Page 80 of A Wedding in a Week

“Just the one now.” I wet suddenly dry lips. “Jess is getting older. It’s past time I got some puppies for her to train up to look after all my daft beggars.”

“You mean sheep?” Noah asks. “They’re daft?”

“The daftest. Show them a cliff and they’ll follow each other over its edge, one after another.” I scrub my face with a hand that stopped tingling at some point while hefting bales. I’m back to full strength, or I will be if I can see these two face-to-face soon. “But then again, I almost went over a cliff edge once, so maybe I’m the daftest beggar in Cornwall.”

Noah’s voice breaks, squeaking before deepening. “You went over a cliff?”

“Almost. And I almost ripped my elbow right out of its socket while hanging upside down in my Land Rover.” I tilt my hand like a seesaw. “It rocked over the sea like this for ages. Can’t say I recommend it.”

That doesn’t seem to matter. Noah sits up straighter, looking interested and so much like his brother. He breathes, “That’s epic.” Then he squints. “What are those photos of?”

The next album page only shows photos of blackness.

Carl takes over, giving me a run for my gruff money, his voice low and rasping. “Marc took these his first summer with us. I took him up on the cliffs. We waited for the sunrise together, didn’t we?”

It’s Marc’s turn to breathe out a quiet, “Yeah. Yeah, I remember.”

Carl lands an arm across my shoulder, still speaking to Marc. “You couldn’t get over how many stars you saw before the sun came up. You even saw Venus, didn’t you?” He switches his focus. “I’d show you too, Noah, if you get to visit. Bit of sea air wouldn’t hurt either of you. Think you might squeeze in a visit soon, Marc?”

I didn’t get to see any stars on our last evening together, but today on this sagging sofa?

Marc says, “I really want to,” and I see plenty.

* * *

A second week passes, and I get busy. Not only on the farm. I also work through a mental checklist.

First is clearing out a bedroom with my brother’s blessing. His face fills my phone screen, his yawn massive, no way to avoid that he’s exhausted. He doesn’t hide it from me, and I’ll take that openness as proof that we’re striking a new balance. He even says, “I’m knackered,” which would usually send me into a strong and silent tailspin.

Now I inhale, slow and steady, and the world keeps turning. “Your Destiny keeping you busy?”

He cackles, and that’s better. “She’s fucking terrifying.” He yawns again, but all I see is satisfaction. And his tonsils. “But anyway,” he says between more yawns, “if things work out and you do get a blessing from Social Services to set up your own coppertop commune, I can always sleep in Mum and Dad’s old room or bunk up with John when I come home.”

I leave him to catch up on his sleep, making another call that’s become part of my daily routine.

Noah opens with a sulky sounding, “I’m bored shitless. There’s fuck all to do here.”

That language is testing. Dad would have levelled a silent look my way that spoke volumes if I’d tried it. Marc also sets boundaries. I hear him in the background.

“Watch your language.”

It’s another sign that Noah must be so much better if Marc’s stopped tiptoeing around him.

“Saying shitless and fuck is nothing,” Noah grumbles, but Mum and Dad were a double act, so I have a go at what isn’t quite parenting, not exactly, or not yet. It’s setting expectations for a future that isn’t gang related.

“Whenever I swore, Dad would let Lukas go on this instead of me. You ever driven one?” I turn my phone, and Noah’s voice breaks again, childish with wonder instead of hardened.

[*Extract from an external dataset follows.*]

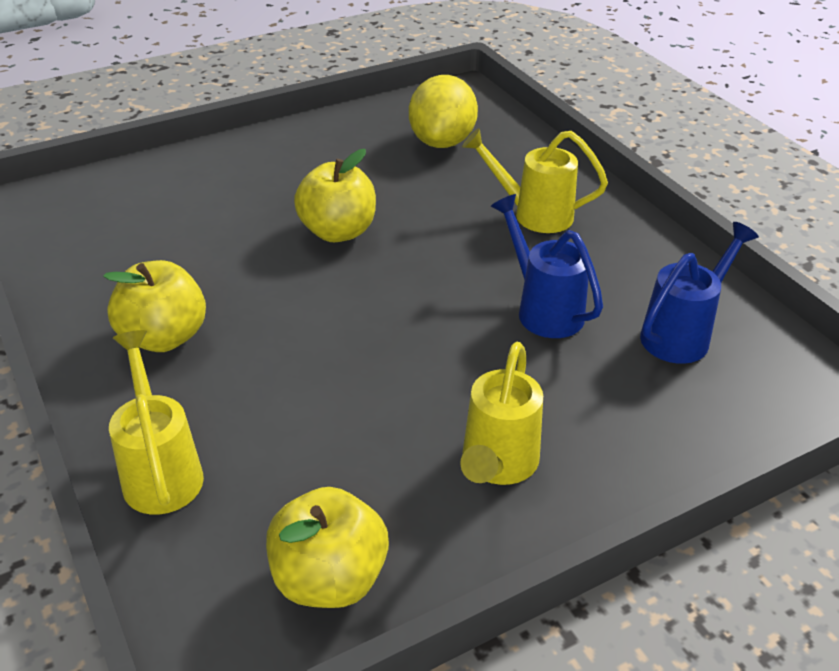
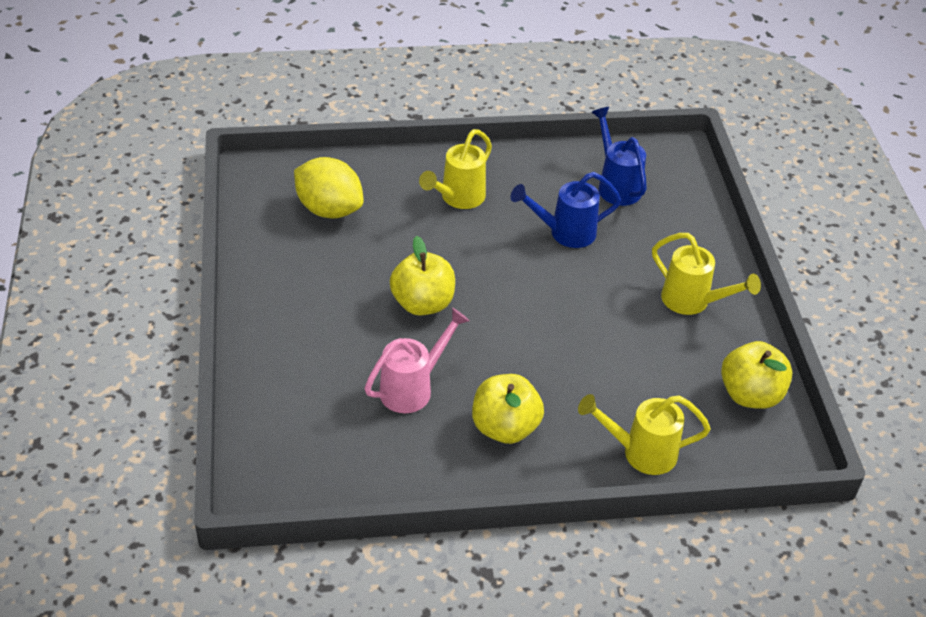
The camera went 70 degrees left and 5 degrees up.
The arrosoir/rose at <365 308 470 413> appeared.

“Whoa. You’ve got a quad bike?”

“Yep. I use it a lot to round up my daft beggars.” Jess woofs her agreement, and I turn the phone to face her. She woofs again at Marc telling her she’s such a good girl, and I take them with me, if only on my phone, Jess following as I show Noah what the farm looks like from the cab of my dad’s tractor.

Noah’s the same mix of streetwise and soft that I remember from his brother, alternately too cool to care but wildly curious, like Marc was. “You really can see all the way over the hedges. Is that…” The video lags. Noah’s face is closer to the screen when it stops pixelating. “That’s really the sea?”

“Right on my doorstep.” It glitters today, tipped with diamonds, but the real treasure is Marc’s phone call later.

“He wants a go on that quad bike so bad he’s hardly said fuck since. He’s desperate to visit.” I hear how much Marc wants that too. “But I don’t want to risk hours on the train with him. Not yet. Jack says Rex could be back in London at the end of next week. He might give us a ride back. It’s only ninety minutes.”

“Noah will be well enough to travel?”